**EXERCISE INPUT**:

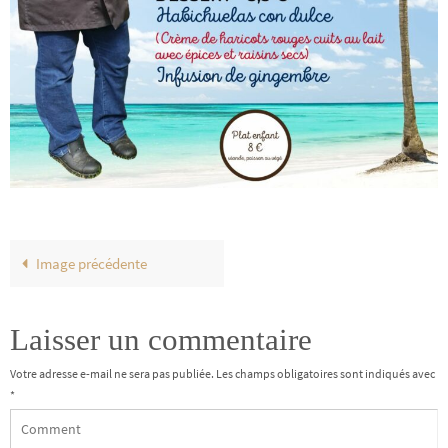
Image précédente
Laisser un commentaire
Votre adresse e-mail ne sera pas publiée.
Les champs obligatoires sont indiqués avec
*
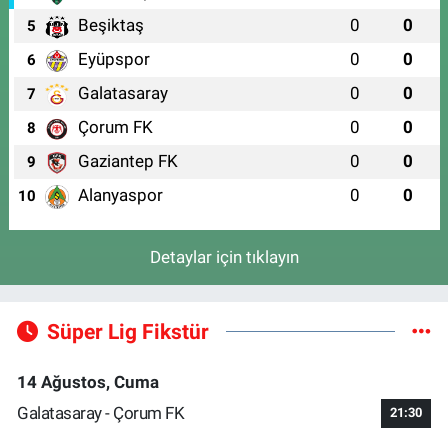
Beşiktaş
0
0
5
Eyüpspor
0
0
6
Galatasaray
0
0
7
Çorum FK
0
0
8
Gaziantep FK
0
0
9
Alanyaspor
0
0
10
Detaylar için tıklayın
Süper Lig Fikstür
14 Ağustos, Cuma
Galatasaray - Çorum FK
21:30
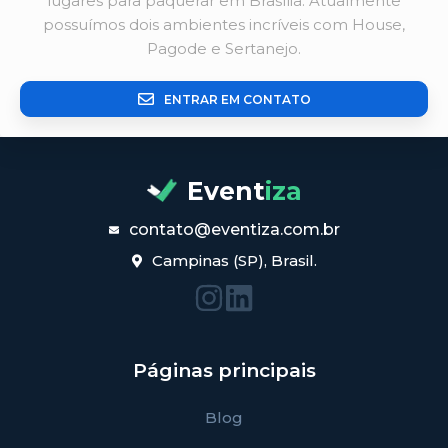
lugares para paquerar em Brasília. Atualmente
possuímos dois ambientes incríveis com House,
Pagode e Sertanejo.
ENTRAR EM CONTATO
Event
iza
contato@eventiza.com.br
Campinas (SP), Brasil.
Páginas principais
Blog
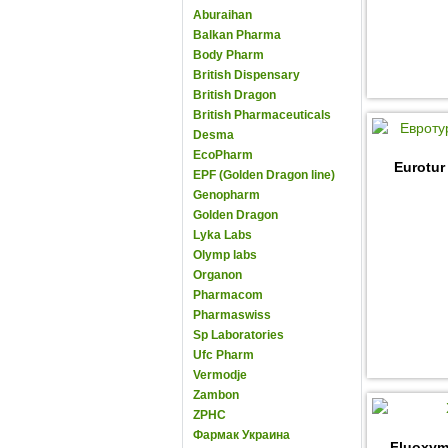
Aburaihan
Balkan Pharma
Body Pharm
British Dispensary
British Dragon
British Pharmaceuticals
Desma
EcoPharm
Eurotur
EPF (Golden Dragon line)
Genopharm
Golden Dragon
Lyka Labs
Olymp labs
Organon
Pharmacom
Pharmaswiss
Sp Laboratories
Ufc Pharm
Vermodje
Zambon
ZPHC
Фармак Украина
Fluoxym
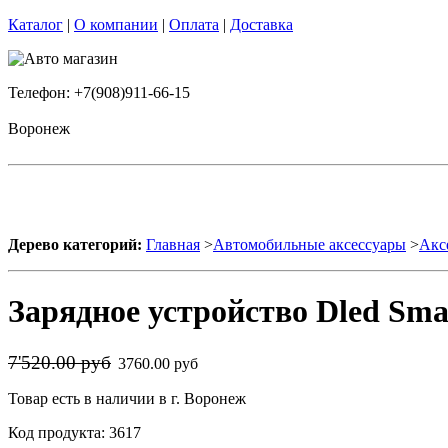
Каталог
|
О компании
|
Оплата
|
Доставка
Телефон: +7(908)911-66-15
Воронеж
Дерево категорий:
Главная
>
Автомобильные аксессуары
>
Акс
Зарядное устройство Dled Smar
7'520.00 руб
3760.00 руб
Товар есть в наличии в г. Воронеж
Код продукта: 3617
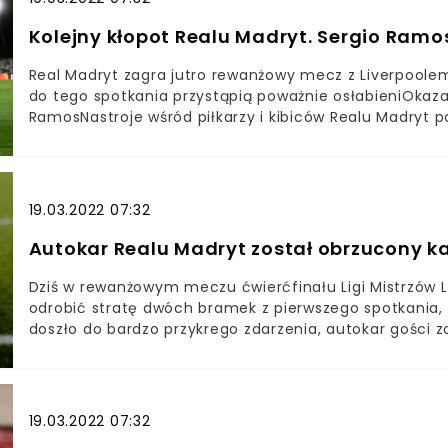
United. Wydaje się, że z walki o pozyskanie 20-latka w
przyznał, że jego klubu nie stać na zakup młodego nap
Kolejny kłopot Realu Madryt. Sergio Ram
Real Madryt zagra jutro rewanżowy mecz z Liverpoolem
do tego spotkania przystąpią poważnie osłabieniOkazał
RamosNastroje wśród piłkarzy i kibiców Realu Madryt 
pokonali w El Clasico FC Barcelonę 2:1, a kilka dni wcz
Liverpoolem. Anglicy ulegli ekipie ze stolicy Hiszpanii 
do pierwszego spotkania z „The Reds” przystąpiła powa
naprawdę dramatyczna. O ile w pierwszym starciu def
19.03.2022 07:32
może być zdecydowanie trudniej. Na dodatek okazało 
Autokar Realu Madryt został obrzucony 
Dziś w rewanżowym meczu ćwierćfinału Ligi Mistrzów 
odrobić stratę dwóch bramek z pierwszego spotkania, 
doszło do bardzo przykrego zdarzenia, autokar gości z
rozgrywkami, które elektryzują najbardziej i wywołują 
boisku spotkają się m.in. drużyny Liverpoolu i Realu Ma
startem zostało popsute.„Kibice” gości najwyraźniej
postanowili zdeprymować piłkarzy gości. Autokar „Los
19.03.2022 07:32
kamieniami i butelkami przez sympatyków „The Reds”.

**WORK TO COMPLETE**: Beginning with the first entry above, reproduce every line verbatim until the line with "boisku spotkają się", which is included too; omit pictures.

**SOLUTION TO THE EXERCISE**:
Image précédente
Laisser un commentaire
Votre adresse e-mail ne sera pas publiée.
Les champs obligatoires sont indiqués avec
*
Beşiktaş
0
0
5
Eyüpspor
0
0
6
Galatasaray
0
0
7
Çorum FK
0
0
8
Gaziantep FK
0
0
9
Alanyaspor
0
0
10
Detaylar için tıklayın
Süper Lig Fikstür
14 Ağustos, Cuma
Galatasaray - Çorum FK
21:30
lugares para paquerar em Brasília. Atualmente
possuímos dois ambientes incríveis com House,
Pagode e Sertanejo.
ENTRAR EM CONTATO
Event
iza
contato@eventiza.com.br
Campinas (SP), Brasil.
Páginas principais
Blog
Aburaihan
Balkan Pharma
Body Pharm
British Dispensary
British Dragon
British Pharmaceuticals
Desma
EcoPharm
Eurotur
EPF (Golden Dragon line)
Genopharm
Golden Dragon
Lyka Labs
Olymp labs
Organon
Pharmacom
Pharmaswiss
Sp Laboratories
Ufc Pharm
Vermodje
Zambon
ZPHC
Фармак Украина
Fluoxym
Каталог
|
О компании
|
Оплата
|
Доставка
Телефон: +7(908)911-66-15
Воронеж
Дерево категорий:
Главная
>
Автомобильные аксессуары
>
Акс
Зарядное устройство Dled Smar
7'520.00 руб
3760.00 руб
Товар есть в наличии в г. Воронеж
Код продукта: 3617
United. Wydaje się, że z walki o pozyskanie 20-latka w
przyznał, że jego klubu nie stać na zakup młodego nap
Kolejny kłopot Realu Madryt. Sergio Ram
Real Madryt zagra jutro rewanżowy mecz z Liverpoolem
do tego spotkania przystąpią poważnie osłabieniOkazał
RamosNastroje wśród piłkarzy i kibiców Realu Madryt 
pokonali w El Clasico FC Barcelonę 2:1, a kilka dni wcz
Liverpoolem. Anglicy ulegli ekipie ze stolicy Hiszpanii 
do pierwszego spotkania z „The Reds” przystąpiła powa
naprawdę dramatyczna. O ile w pierwszym starciu def
19.03.2022 07:32
może być zdecydowanie trudniej. Na dodatek okazało 
Autokar Realu Madryt został obrzucony 
Dziś w rewanżowym meczu ćwierćfinału Ligi Mistrzów 
odrobić stratę dwóch bramek z pierwszego spotkania, 
doszło do bardzo przykrego zdarzenia, autokar gości z
rozgrywkami, które elektryzują najbardziej i wywołują 
boisku spotkają się m.in. drużyny Liverpoolu i Realu Ma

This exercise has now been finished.